You’ve probably noticed a lot of cellared beer reviews rolling out as of late, which has actually delayed me writing about this whole concept of cellaring beer. I guess writing about drinking cellared beer trumps writing about how to cellar beer.
And I say “how to” very, very loosely. There are plenty of other resources out there that will tell you at what temperature beer should be cellared and in what kind of conditions. For those of us without basements, especially those of us who live in Chicago apartments, know we can’t meet many if any of those requirements.
So this is more about how to NOT drink what’s in your cellar — at least not drink it until you really want to.
It might sound silly but we hear that quite a bit; people wondering how we have the willpower to cellar beer for years and even decades.
@guysdrinkinbeer Wow, that's a noble cause (talk about serious will power).
— DRAFT Beer Editor (@DRAFTbeereditor) March 5, 2014
For starters, we make it a point to cellar with a purpose. For instance, a few years ago I picked up a case each of Bell’s Batch 9,000 and Bell’s Batch 10,000 with the intent of sampling a bottle every six months to a year, see how it’s developing and report the findings on this site. And I stuck to it. Other times I’m building up a five, ten or even 20-year vertical and only pick up one bottle of the beer I need to fill that year’s slot.
The purposely cellared beer, by the way, I track using a color-coded spreadsheet because organization. It allows me to keep tabs on what is up for a tasting, track what I have and how long before I accumulate enough bottles to complete a vertical.
I do, however, have a few beers that I’ve picked up along the way solely out of curiosity and with no real plan for what to do with the bottles.

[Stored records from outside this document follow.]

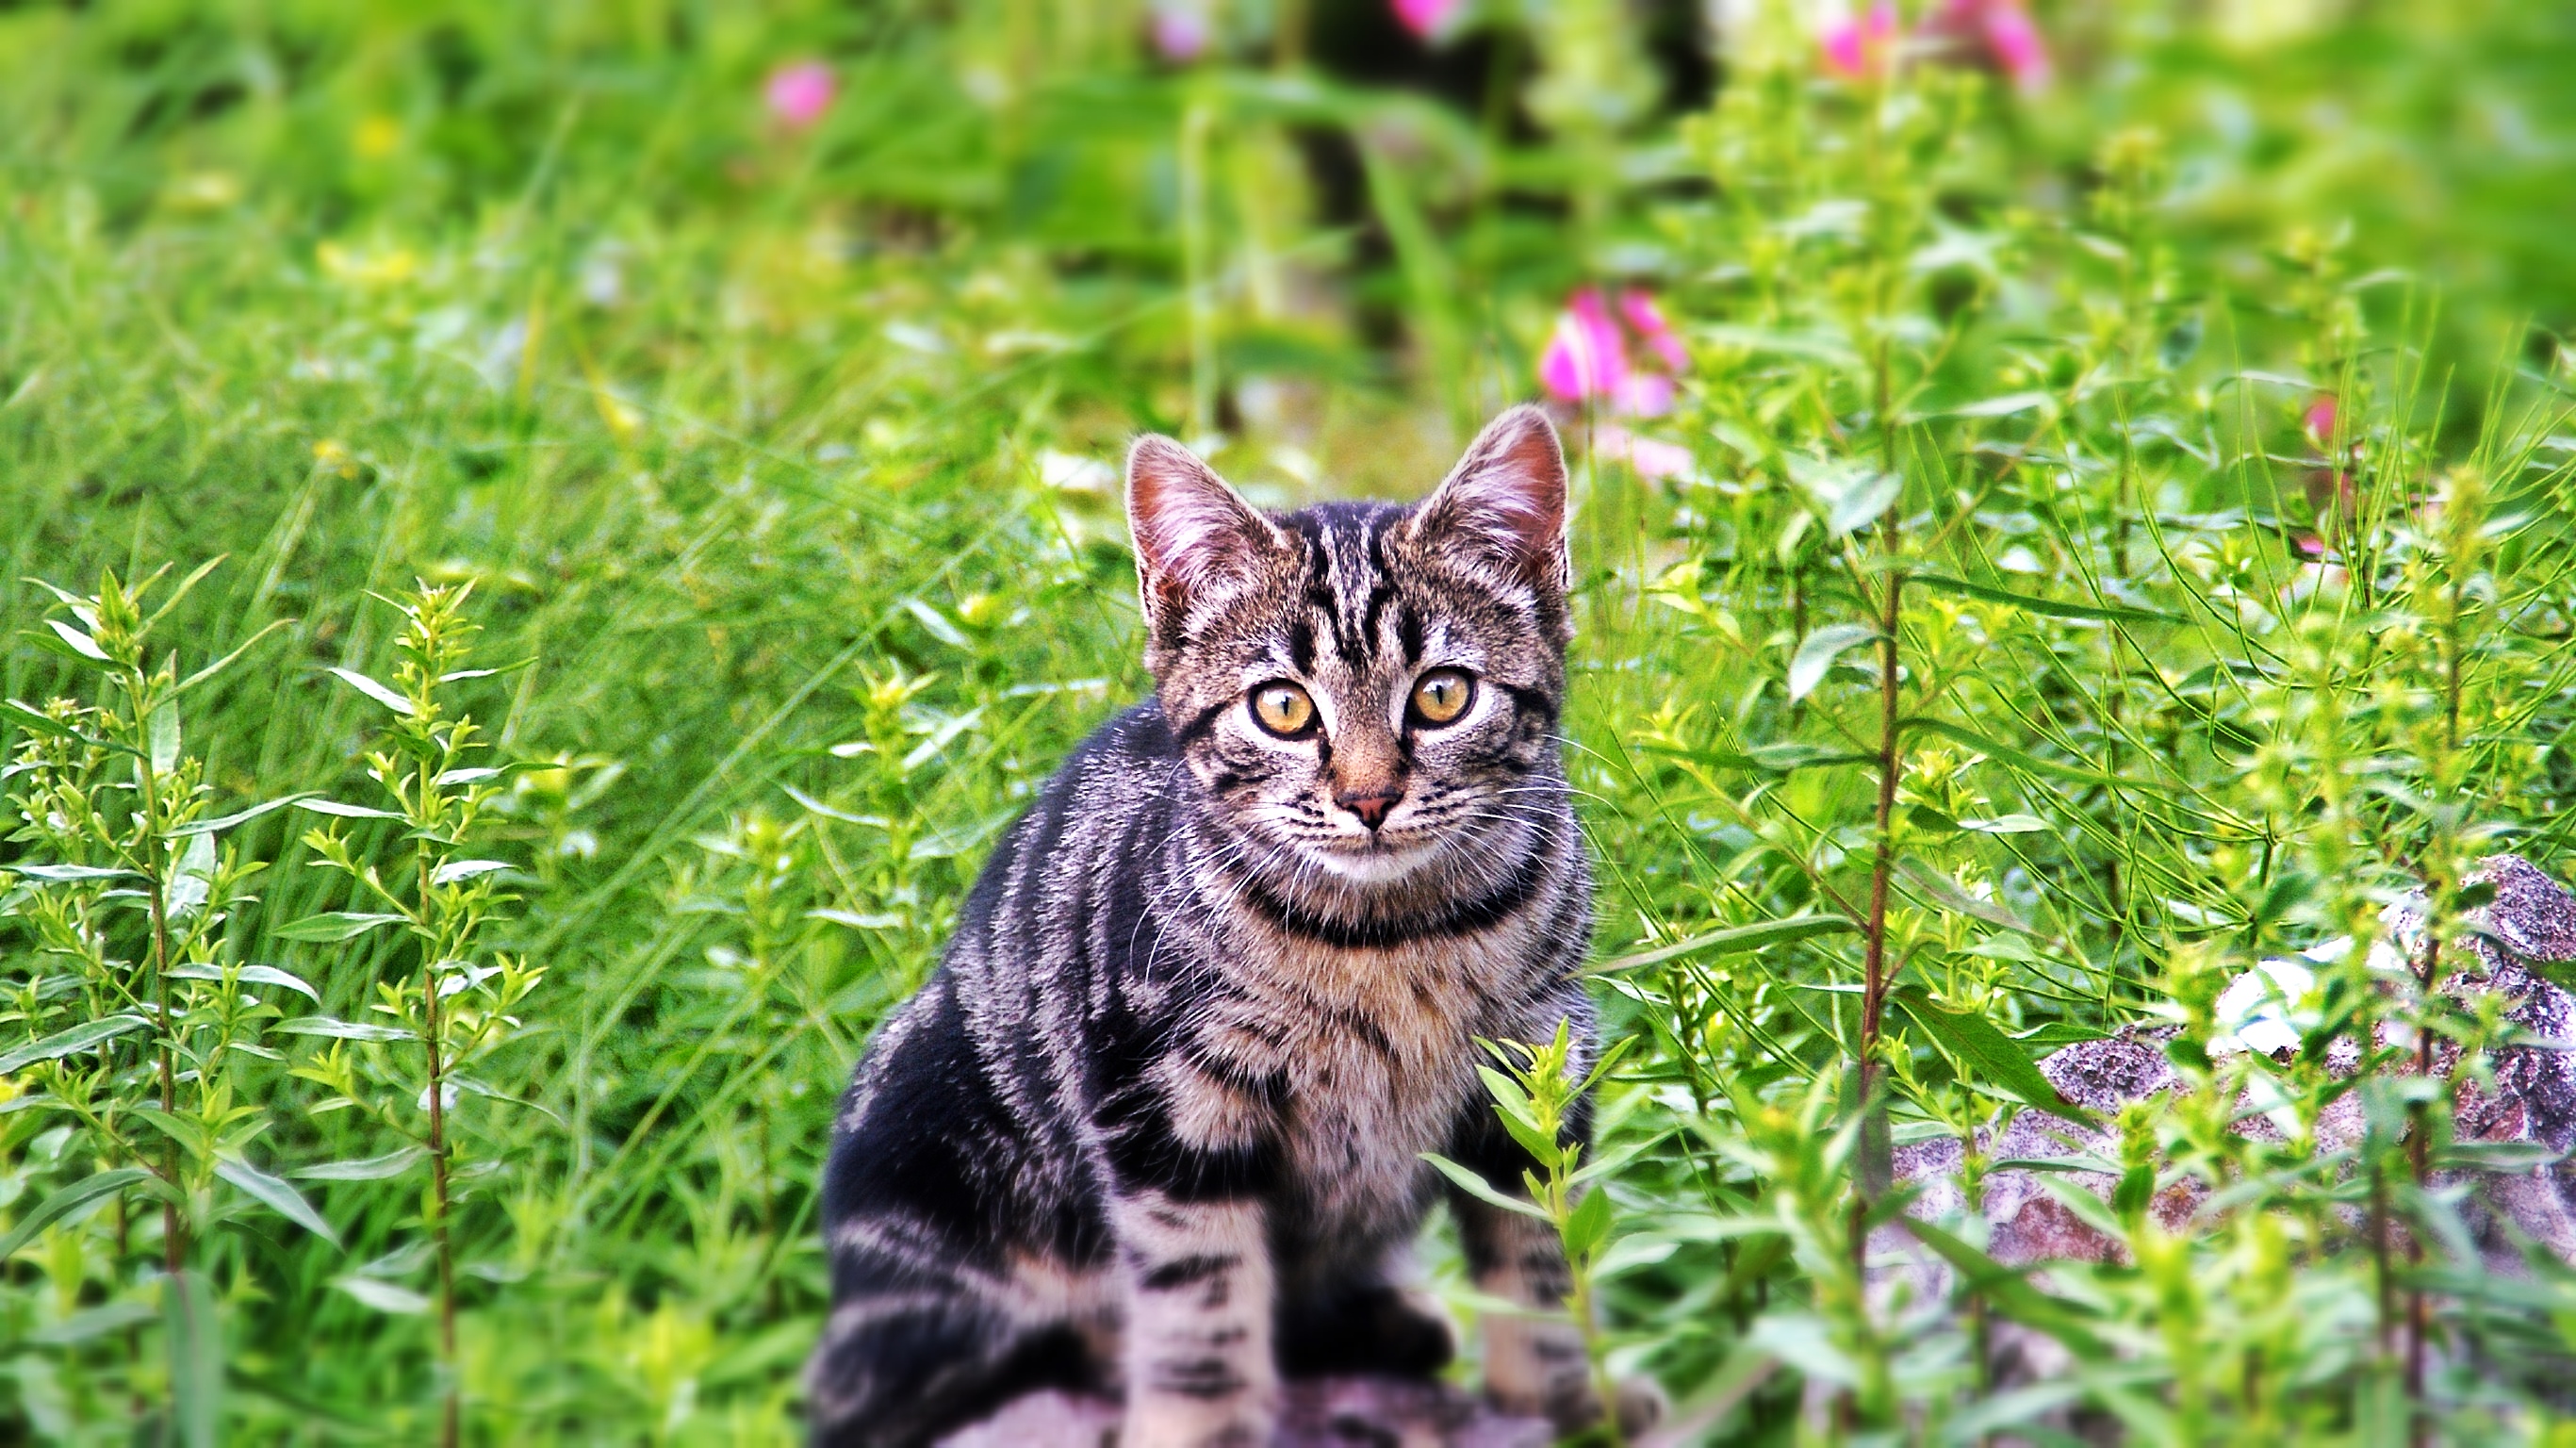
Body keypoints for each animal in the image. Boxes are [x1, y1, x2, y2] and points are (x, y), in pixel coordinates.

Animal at [803, 406, 1607, 1442]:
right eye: (1283, 708)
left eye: (1442, 694)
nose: (1368, 799)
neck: (1391, 941)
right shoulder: (1164, 1095)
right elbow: (1203, 1290)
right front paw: (1202, 1421)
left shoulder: (1539, 1059)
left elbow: (1542, 1256)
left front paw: (1568, 1395)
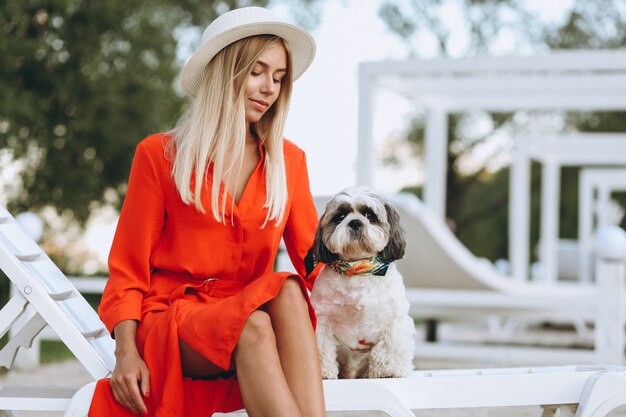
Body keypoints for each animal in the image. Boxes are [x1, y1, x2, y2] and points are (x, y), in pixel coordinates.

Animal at [308, 185, 414, 376]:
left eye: (370, 215)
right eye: (340, 216)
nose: (355, 222)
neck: (357, 269)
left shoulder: (394, 320)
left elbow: (389, 346)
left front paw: (388, 371)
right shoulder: (322, 319)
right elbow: (322, 348)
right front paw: (324, 372)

And it wasn’t until our legal analyst, Thom Vogelhuber, graciously gave us two cans of Heady Topper that I actually looked at my spreadsheet to find something that wasn’t earmarked that I could give him as a “thank you” beer. I found those beers, the ones I picked up just for the hell of it, beers I completely forgot I had. It turns out some were prime for the drinking including five-year old bottles of Dogfish Head 120 Minute IPA, World Wide Stout and Olde School Barleywine.
This brings us to the real secret of cellaring beer; being forgetful — or at least not tormenting yourself with what’s in your cellar. Beer takes time to age and, if you can swing it, ideally needs to be in a dark place. If you stash a few cases in the back of a closet but check in on your beer three times a day you aren’t doing it any favors.
This isn’t like checking on a batch of homebrew. You aren’t going to see it aging. So consider this a friendly tip to try and not obsessively check on your cellar. Keep the beer out of reach and let it be.